### Teks yang Diberikan
____________

Puisi Filosofis Melalui Metafora Hewan -->
close
Pojok Seni
13 December 2023, 12/13/2023 08:00:00 AM WIB
Terbaru 2023-12-13T01:00:00Z
Analisis Puisi

Puisi Filosofis Melalui Metafora Hewan

Advertisement
Nanang Ribut Supriyatin bersama para penyair
Nanang Ribut Supriyatin bersama para penyair

Oleh: Zackir L. Makmur


Nanang Ribut Supriyatin, menulis puisi, cerita pendek dan esai sastra sejak tahun 1980-an, serta beberapa kali menjuarai Lomba Cipta Puisi tingkat Nasional, yang dalam satu tahun belakangan ini menulis puisi-puisi begitu indah menggunakan simbolisme hewan. Ada sepuluh puisi yang telah dipublikasi di media sosial, antara lain berjudul Ular, Tikus, Semut, Rayap-Rayap, Kupu-Kupu,  Kepinding, Kecoa, Burung, Cacing, dan Cicak.

____________

Catatan Tersimpan
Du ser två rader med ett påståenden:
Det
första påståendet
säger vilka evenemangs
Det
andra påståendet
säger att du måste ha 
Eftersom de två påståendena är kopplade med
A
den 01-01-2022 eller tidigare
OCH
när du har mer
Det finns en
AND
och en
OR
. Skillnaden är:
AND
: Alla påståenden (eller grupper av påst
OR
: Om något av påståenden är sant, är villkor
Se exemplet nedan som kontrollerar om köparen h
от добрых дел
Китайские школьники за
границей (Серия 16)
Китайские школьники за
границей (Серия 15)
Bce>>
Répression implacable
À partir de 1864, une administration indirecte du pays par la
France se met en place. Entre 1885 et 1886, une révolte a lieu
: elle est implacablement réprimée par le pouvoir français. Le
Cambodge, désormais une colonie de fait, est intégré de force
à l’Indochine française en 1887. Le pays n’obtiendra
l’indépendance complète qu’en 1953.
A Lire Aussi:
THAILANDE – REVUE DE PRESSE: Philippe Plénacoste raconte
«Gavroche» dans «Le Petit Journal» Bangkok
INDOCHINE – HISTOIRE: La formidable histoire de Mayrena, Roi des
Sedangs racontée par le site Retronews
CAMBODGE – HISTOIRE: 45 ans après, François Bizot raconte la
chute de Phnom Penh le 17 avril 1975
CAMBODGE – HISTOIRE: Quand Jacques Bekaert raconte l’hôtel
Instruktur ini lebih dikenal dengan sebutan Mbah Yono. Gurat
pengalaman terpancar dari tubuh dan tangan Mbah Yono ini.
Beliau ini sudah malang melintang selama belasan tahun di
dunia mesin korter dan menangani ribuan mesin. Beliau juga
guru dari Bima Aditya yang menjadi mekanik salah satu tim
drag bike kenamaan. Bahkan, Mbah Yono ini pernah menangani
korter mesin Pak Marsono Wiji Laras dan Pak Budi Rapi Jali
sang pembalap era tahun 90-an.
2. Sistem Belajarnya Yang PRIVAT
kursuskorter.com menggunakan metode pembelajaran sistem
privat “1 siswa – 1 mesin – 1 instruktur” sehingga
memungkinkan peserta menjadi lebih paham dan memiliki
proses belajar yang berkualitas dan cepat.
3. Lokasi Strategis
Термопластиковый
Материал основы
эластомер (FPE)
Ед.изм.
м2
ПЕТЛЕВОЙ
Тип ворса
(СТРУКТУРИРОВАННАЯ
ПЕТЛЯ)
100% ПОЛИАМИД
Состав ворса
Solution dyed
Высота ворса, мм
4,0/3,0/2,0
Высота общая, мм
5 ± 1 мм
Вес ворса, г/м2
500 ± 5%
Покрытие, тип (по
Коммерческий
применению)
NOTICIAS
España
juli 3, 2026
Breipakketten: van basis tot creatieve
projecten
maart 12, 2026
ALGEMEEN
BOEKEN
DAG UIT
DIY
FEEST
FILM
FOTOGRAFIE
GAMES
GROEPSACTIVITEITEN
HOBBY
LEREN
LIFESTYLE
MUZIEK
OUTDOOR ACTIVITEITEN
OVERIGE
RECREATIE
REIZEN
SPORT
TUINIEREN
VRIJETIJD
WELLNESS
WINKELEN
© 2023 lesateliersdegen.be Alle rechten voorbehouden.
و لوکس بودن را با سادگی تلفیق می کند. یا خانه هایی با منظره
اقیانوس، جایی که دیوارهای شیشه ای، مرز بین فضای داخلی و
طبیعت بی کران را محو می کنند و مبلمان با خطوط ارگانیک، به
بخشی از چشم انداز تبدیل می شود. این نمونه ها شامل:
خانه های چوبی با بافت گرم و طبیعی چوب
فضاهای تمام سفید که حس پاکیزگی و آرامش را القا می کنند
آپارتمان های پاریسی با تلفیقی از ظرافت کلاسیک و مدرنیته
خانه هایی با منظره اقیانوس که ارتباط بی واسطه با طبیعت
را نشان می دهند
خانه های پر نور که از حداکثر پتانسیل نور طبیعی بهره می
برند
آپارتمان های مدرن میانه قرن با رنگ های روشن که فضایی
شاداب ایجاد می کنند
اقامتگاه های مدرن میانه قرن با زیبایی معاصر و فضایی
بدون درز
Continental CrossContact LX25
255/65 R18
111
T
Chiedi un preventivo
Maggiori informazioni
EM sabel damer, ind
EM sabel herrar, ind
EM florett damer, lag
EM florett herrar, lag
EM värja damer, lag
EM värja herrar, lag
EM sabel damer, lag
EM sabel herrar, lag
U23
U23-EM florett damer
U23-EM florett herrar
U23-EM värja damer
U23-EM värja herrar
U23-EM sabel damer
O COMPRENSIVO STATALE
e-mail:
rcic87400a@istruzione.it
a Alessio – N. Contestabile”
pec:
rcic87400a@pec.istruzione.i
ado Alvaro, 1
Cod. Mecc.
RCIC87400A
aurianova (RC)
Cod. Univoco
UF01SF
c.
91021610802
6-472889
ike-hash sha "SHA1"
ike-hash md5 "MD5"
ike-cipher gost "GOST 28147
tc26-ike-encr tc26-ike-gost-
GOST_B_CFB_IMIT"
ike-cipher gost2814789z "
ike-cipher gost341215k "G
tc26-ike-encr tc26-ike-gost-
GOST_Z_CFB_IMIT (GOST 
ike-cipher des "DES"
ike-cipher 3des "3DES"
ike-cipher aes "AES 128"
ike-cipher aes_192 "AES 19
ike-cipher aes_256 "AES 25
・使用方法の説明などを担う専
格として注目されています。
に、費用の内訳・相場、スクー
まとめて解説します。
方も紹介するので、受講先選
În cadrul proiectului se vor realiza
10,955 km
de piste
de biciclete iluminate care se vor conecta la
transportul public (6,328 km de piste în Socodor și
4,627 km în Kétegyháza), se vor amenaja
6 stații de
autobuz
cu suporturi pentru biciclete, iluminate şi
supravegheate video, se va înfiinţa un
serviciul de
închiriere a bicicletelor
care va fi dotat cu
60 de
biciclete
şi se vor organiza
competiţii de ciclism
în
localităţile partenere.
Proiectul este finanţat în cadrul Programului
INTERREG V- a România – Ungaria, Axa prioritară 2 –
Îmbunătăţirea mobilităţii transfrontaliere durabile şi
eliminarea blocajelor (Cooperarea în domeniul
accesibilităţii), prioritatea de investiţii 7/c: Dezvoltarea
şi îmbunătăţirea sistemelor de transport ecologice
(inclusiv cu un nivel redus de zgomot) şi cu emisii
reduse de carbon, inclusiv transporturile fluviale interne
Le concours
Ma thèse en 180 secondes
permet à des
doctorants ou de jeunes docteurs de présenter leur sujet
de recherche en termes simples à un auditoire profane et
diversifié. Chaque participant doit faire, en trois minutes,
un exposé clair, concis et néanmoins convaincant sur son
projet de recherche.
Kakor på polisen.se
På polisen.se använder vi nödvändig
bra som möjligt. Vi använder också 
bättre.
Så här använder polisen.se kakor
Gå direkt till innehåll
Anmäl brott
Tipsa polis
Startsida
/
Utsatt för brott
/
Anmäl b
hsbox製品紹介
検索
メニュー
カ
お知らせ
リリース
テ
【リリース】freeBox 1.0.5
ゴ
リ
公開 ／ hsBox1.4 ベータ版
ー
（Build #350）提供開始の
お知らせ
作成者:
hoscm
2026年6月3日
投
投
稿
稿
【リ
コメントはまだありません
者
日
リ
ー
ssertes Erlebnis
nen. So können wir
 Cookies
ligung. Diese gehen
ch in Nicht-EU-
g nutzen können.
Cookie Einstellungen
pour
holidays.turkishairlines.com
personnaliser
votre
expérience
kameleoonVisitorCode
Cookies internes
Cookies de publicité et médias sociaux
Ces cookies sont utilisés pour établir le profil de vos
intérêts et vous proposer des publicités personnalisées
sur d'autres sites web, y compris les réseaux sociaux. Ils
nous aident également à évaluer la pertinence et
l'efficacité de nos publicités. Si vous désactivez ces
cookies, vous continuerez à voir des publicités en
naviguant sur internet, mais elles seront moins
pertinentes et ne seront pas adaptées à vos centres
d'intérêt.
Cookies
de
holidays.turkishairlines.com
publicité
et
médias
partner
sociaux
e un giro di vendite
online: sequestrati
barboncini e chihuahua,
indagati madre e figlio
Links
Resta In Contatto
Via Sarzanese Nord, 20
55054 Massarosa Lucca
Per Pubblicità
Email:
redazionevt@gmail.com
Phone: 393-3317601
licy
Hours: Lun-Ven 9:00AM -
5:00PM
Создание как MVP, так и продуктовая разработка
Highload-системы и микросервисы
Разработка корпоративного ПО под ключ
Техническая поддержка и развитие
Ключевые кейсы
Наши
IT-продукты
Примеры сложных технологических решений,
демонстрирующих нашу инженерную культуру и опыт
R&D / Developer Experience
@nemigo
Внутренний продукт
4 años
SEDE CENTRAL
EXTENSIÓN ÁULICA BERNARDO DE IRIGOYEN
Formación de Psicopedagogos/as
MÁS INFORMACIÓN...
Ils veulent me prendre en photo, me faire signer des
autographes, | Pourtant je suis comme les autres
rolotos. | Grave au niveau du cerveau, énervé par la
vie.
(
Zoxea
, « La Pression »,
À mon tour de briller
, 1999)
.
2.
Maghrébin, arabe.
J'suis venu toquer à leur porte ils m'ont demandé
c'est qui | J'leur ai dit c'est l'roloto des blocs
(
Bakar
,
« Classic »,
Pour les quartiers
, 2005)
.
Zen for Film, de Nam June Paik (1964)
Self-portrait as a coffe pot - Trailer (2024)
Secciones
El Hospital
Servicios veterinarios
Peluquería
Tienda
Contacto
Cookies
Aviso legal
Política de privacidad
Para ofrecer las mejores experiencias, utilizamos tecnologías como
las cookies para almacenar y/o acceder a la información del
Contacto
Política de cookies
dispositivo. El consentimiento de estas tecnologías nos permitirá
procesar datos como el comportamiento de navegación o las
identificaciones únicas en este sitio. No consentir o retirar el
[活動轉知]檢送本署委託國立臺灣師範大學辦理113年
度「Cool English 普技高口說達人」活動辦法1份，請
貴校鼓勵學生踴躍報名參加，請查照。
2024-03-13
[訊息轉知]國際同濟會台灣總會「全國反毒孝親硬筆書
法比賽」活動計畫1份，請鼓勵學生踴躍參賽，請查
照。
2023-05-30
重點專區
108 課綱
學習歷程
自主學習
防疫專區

____________

### Tugas Wajib
1) Keluarkan baris-baris catatan sebagai daftar JSON berisi string, satu string untuk tiap baris, tanpa baris kosong. Mulailah dari baris pertama catatan dan berhentilah setelah baris yang memuat "À partir de", dengan baris tersebut ikut disertakan.
2) Tuliskan lanjutan ulasan tentang puisi-puisi bersimbol hewan karya Nanang Ribut Supriyatin, dimulai sesudah kalimat terakhir yang tersedia.

### Jawaban Berurutan
1)
[
  "Du ser två rader med ett påståenden:",
  "Det",
  "första påståendet",
  "säger vilka evenemangs",
  "Det",
  "andra påståendet",
  "säger att du måste ha ",
  "Eftersom de två påståendena är kopplade med",
  "A",
  "den 01-01-2022 eller tidigare",
  "OCH",
  "när du har mer",
  "Det finns en",
  "AND",
  "och en",
  "OR",
  ". Skillnaden är:",
  "AND",
  ": Alla påståenden (eller grupper av påst",
  "OR",
  ": Om något av påståenden är sant, är villkor",
  "Se exemplet nedan som kontrollerar om köparen h",
  "от добрых дел",
  "Китайские школьники за",
  "границей (Серия 16)",
  "Китайские школьники за",
  "границей (Серия 15)",
  "Bce>>",
  "Répression implacable",
  "À partir de 1864, une administration indirecte du pays par la"
]

2)
Penyair yang kerap menerima penghargaan mulai dari menerima Penghargaan Puputan Margarana Award dari Sanggar Minum Kopi, Bali (1998), Setya Sastra Nagari dari Lumbung Puisi Sastrawan Indonesia (2021), sampai penerima Sastratama Nagari/ Sastrawan Utama Nagari dari Lumbung Puisi Sastrawan Indonesia (2022), ini menggunakan simbolisme hewan dalam puisi untuk menyampaikan berbagai makna, mulai dari ekspresi emosi hingga pemikiran filosofis.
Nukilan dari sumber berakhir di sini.